One has to admire a film with the guts to contain a major spoiler within its own title, but the first question here really, is, how does this film hold up when compared to Cabin in the Woods? The answer, which really comes as no surprise, is that You Might Be The Killer feels like something of a pale imitation - utilising a similar meta sensibility and comic self-awareness, but without the same wit and flow of Drew Goddard and Josh Whedon’s film, which remains one of the most entertaining examples of itself from the last ten years.

It doesn’t help that we have Fran Kranz and Alyson Hannigan in the lead roles, immediately putting one in mind of both ‘Cabin...’ and ‘Buffy’ (and therefore Whedon), and while both actors are perfectly suited to their roles, they are limited by fairly humdrum material and a scattershot approach to narrative. Director/co-writer Brett Simmons’ approach here is functional enough, but the film often feels uneven, and the screenplay in need of another draft.

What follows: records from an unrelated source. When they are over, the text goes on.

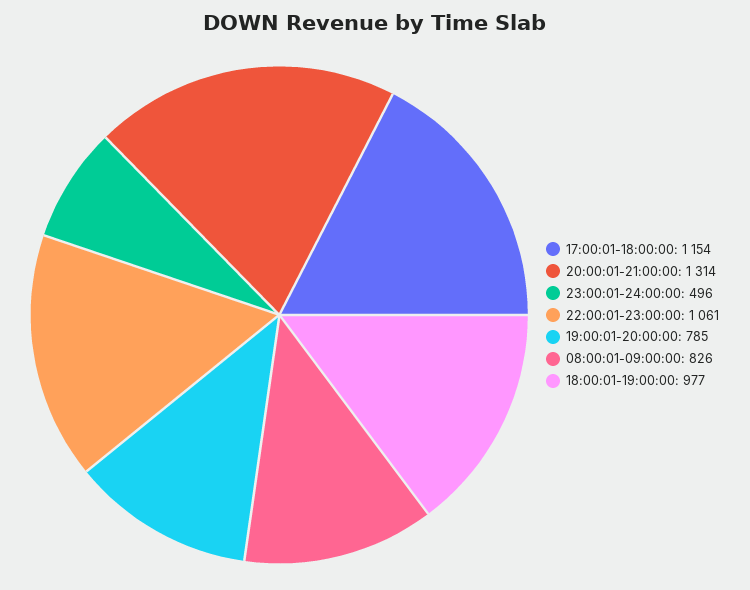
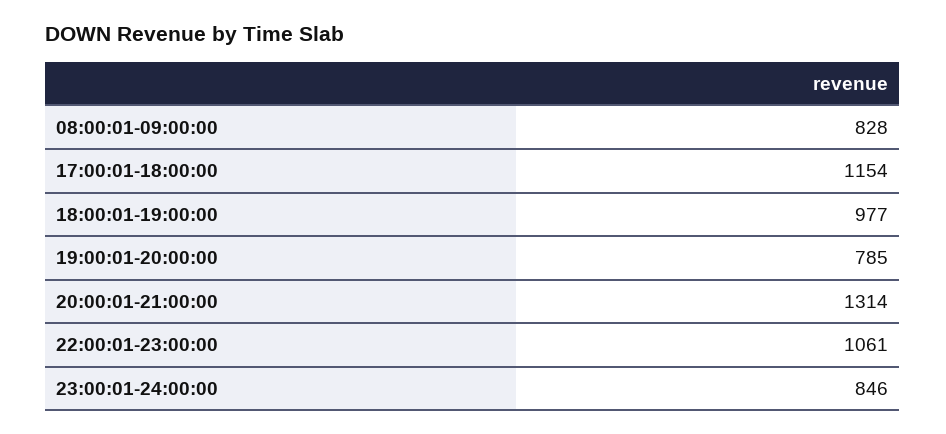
23:00:01-24:00:00: 496 -> 846
08:00:01-09:00:00: 826 -> 828

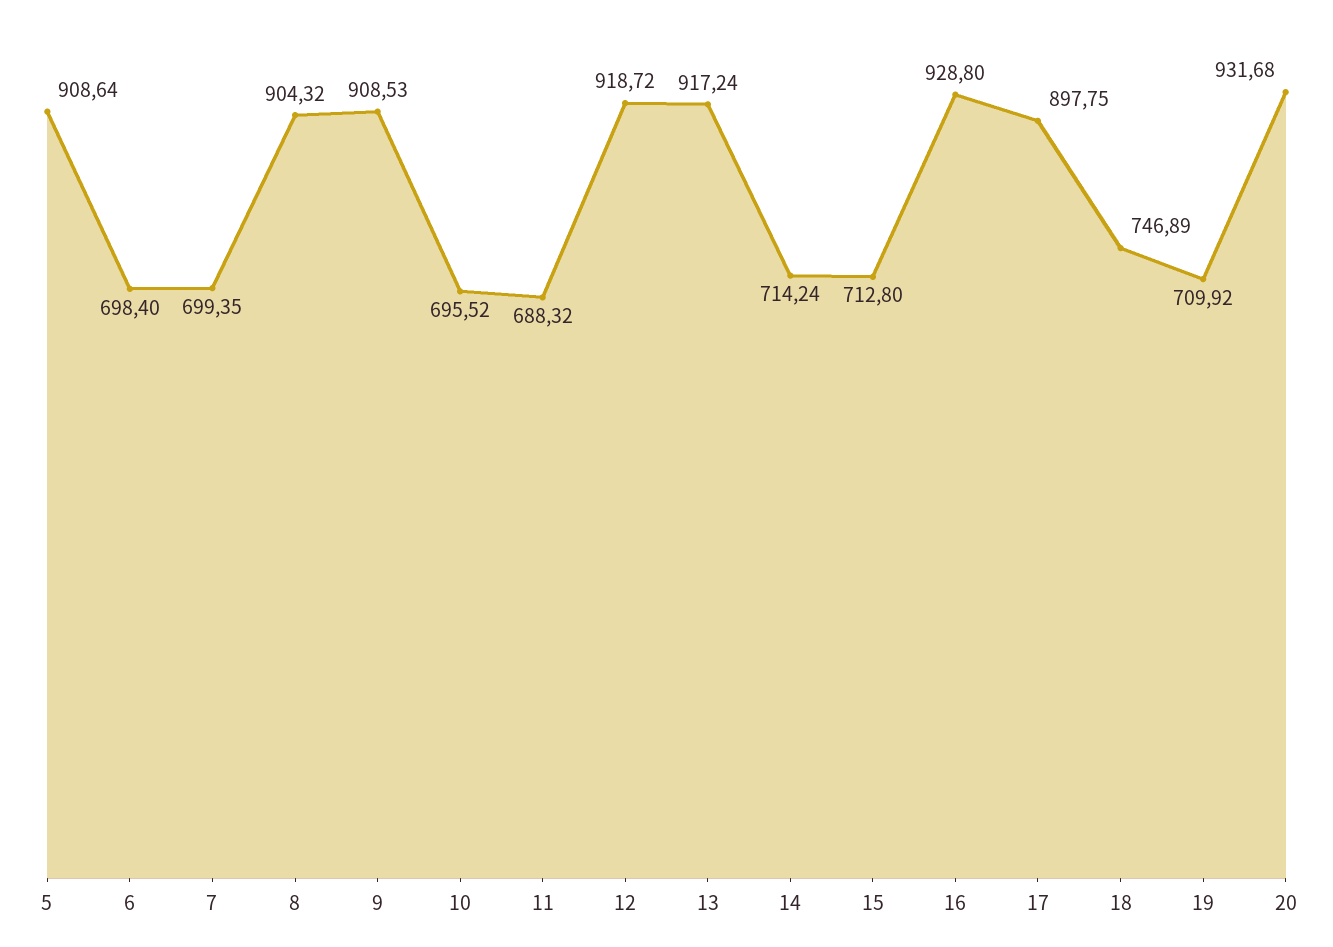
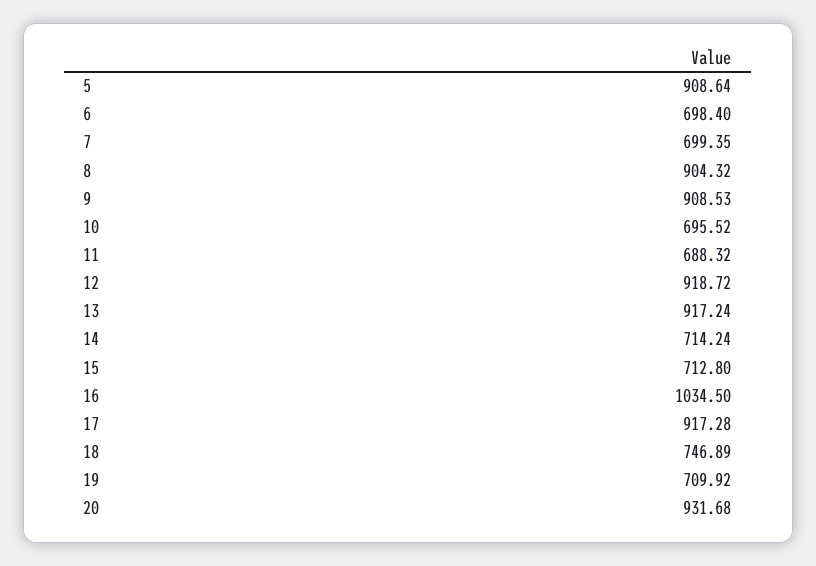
16: 928.8 -> 1034.5
17: 897.75 -> 917.28

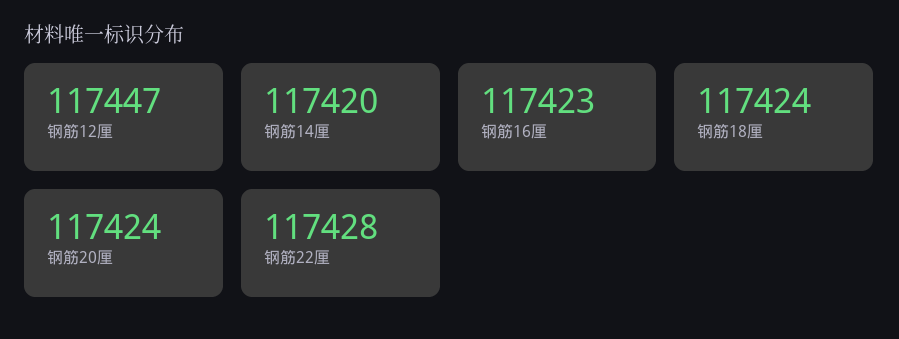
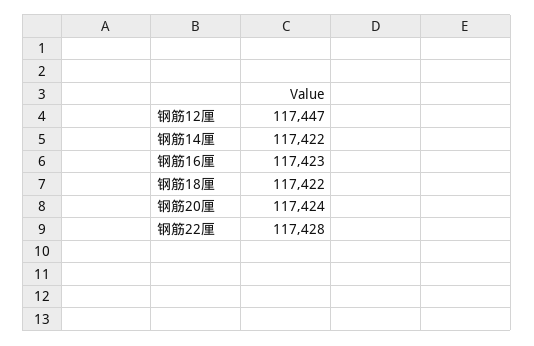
钢筋14厘: 117420 -> 117422
钢筋18厘: 117424 -> 117422

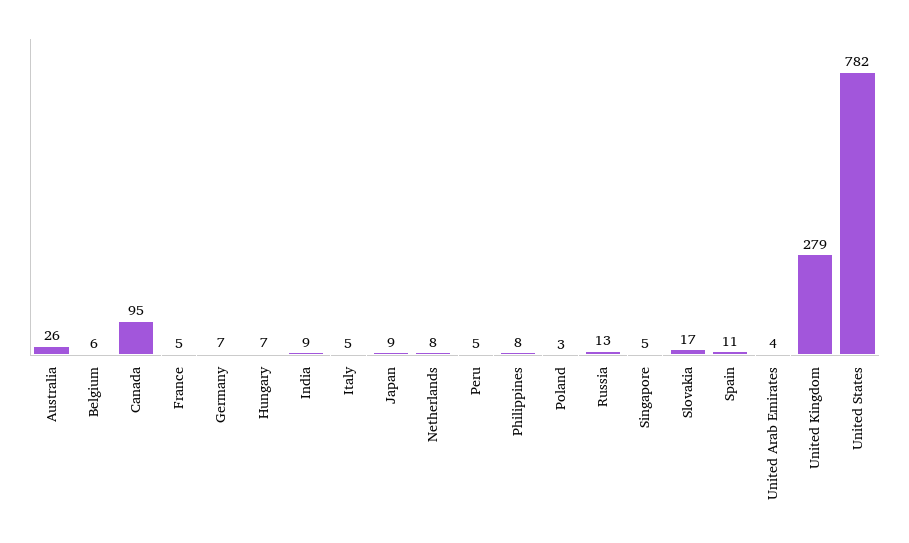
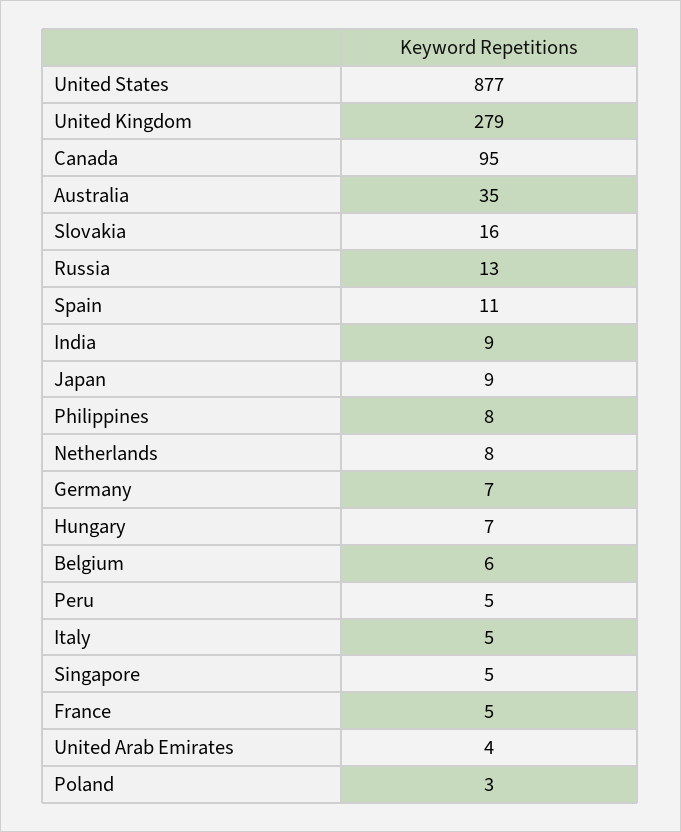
Australia: 26 -> 35
Slovakia: 17 -> 16
United States: 782 -> 877

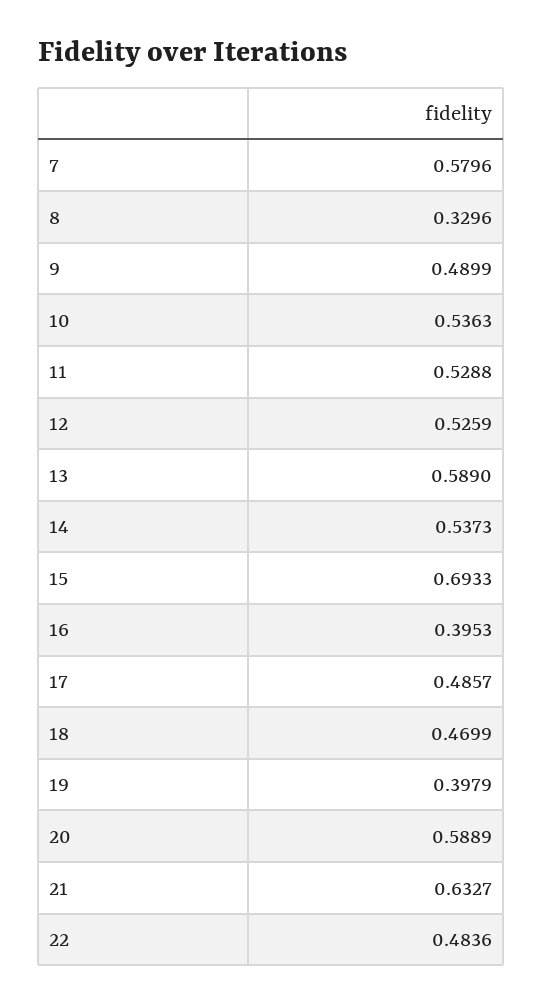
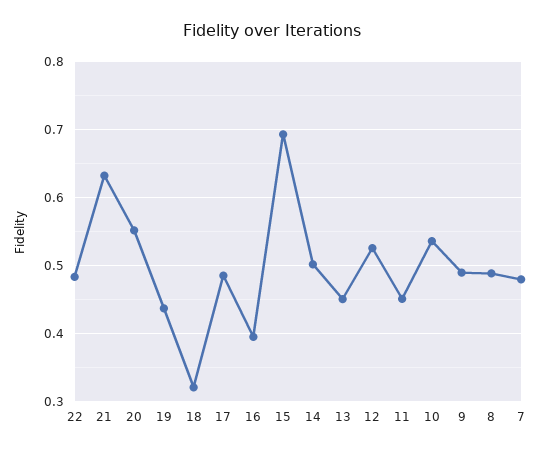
7: 0.5796 -> 0.48
8: 0.3296 -> 0.49
11: 0.5288 -> 0.45
13: 0.589 -> 0.45
14: 0.5373 -> 0.5
18: 0.4699 -> 0.32
19: 0.3979 -> 0.44
20: 0.5889 -> 0.55

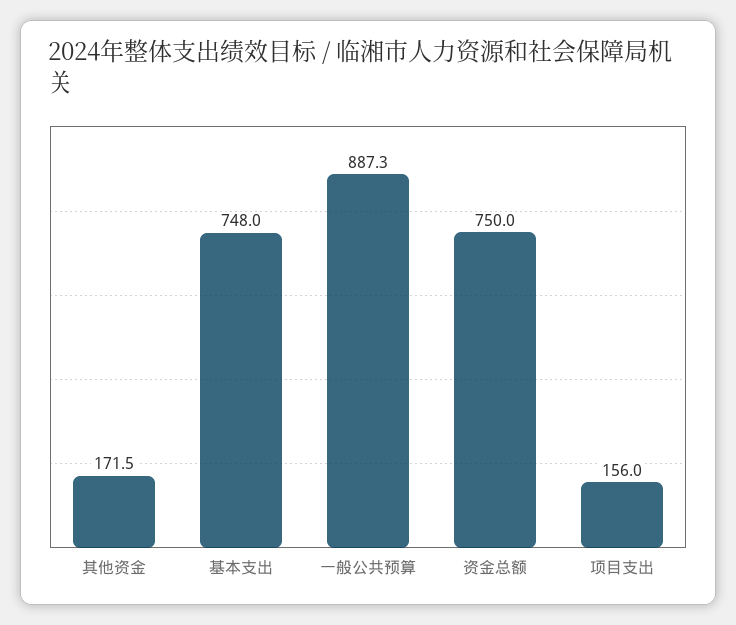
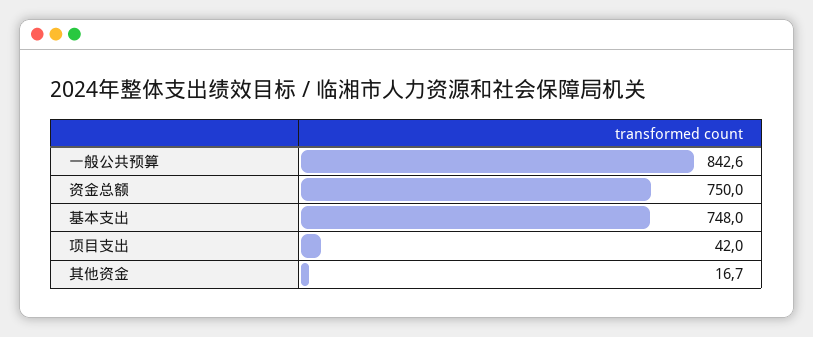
其他资金: 171.5 -> 16.7
一般公共预算: 887.3 -> 842.6
项目支出: 156 -> 42

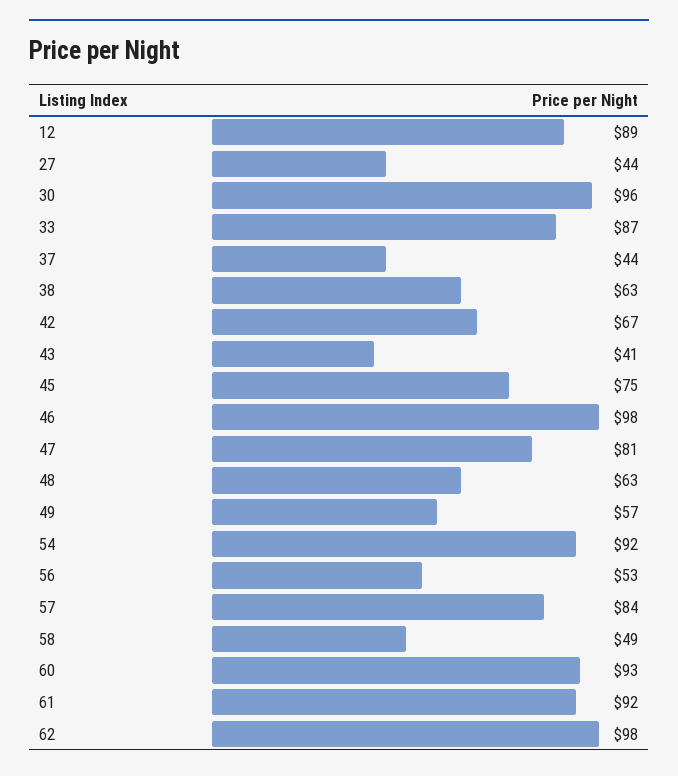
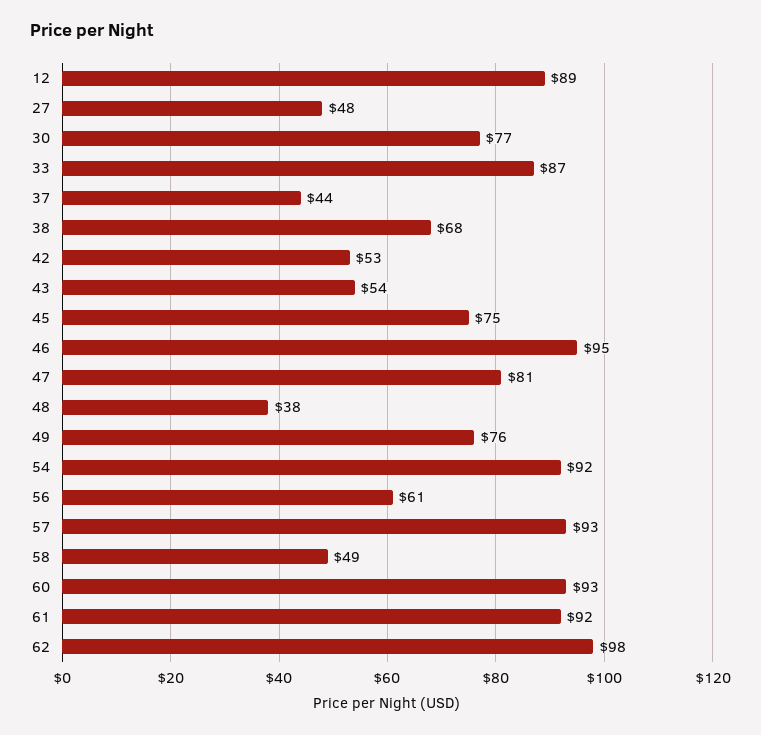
27: 44 -> 48
30: 96 -> 77
38: 63 -> 68
42: 67 -> 53
43: 41 -> 54
46: 98 -> 95
48: 63 -> 38
49: 57 -> 76
56: 53 -> 61
57: 84 -> 93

Kranz plays Sam, the head counselor of a summer camp for kids. The film opens with Sam desperately fleeing a masked killer on the loose, as he calls his best friend Chuck (Hannigan), who’s working the late-shift at her comic book store. Chuck is an expert in horror movies, and Sam explains the situation and asks for advice. The counselors are being picked off one-by-one by a psychotic murderer, he says. “Well, that sometimes happens,” replies Chuck. The film is full of little winks to horror fans, throwing in references to ‘70s and ‘80s slasher flicks at every opportunity.

The film is fun, and funny; there are quite a few laughs, but it never quite transcends the material to become more than the sum of its parts. Action is frequently interrupted by sarcastic superimposed graphics updating us on the body-count, ‘Counselors remaining: 3’, etc. As the story repeatedly flashes backwards to the beginning of the summer, and then forwards again to the present, the graphics continue to appear, though in separate timelines with alternating statistics (!) and this curious decision (to include them at all let alone in different time settings) is emblematic of the main issue with the film: We’re constantly jumping around so much that we never settle into a comfortable narrative rhythm, and we never really get to know or care about anyone - we would not need to be reminded how many characters had died if we did.

The film is only just held together by Kranz, whose neurotic charm and likability make him an agreeable lead (playing a more straight-laced version of his bumbling stoner from ‘Cabin’) but even he can’t keep the film from feeling rather flimsy and fractured. There are plenty of inventive and gruesome deaths - heads are chopped off, limbs routinely separated from torsos - but emotional impact is there none. The film seems more content to rack up the references (Friday the 13th, Nightmare on Elm St., Slaughter High, Sleepaway Camp, Just Before Dawn, Sisters... etc.), than to invest time in fleshing out its characters. Kranz and Hannigan (whose presence is essentially an extended cameo) aside, I don’t remember anything about the other players - they exist primarily to be dispatched.

I don’t want to get too down on this film. There are laughs, and Kranz and Hannigan have some playful banter, I only wish there had been a cleaner through-line to the story and a less bland supporting cast. As it is, the film passes the time, but not much more.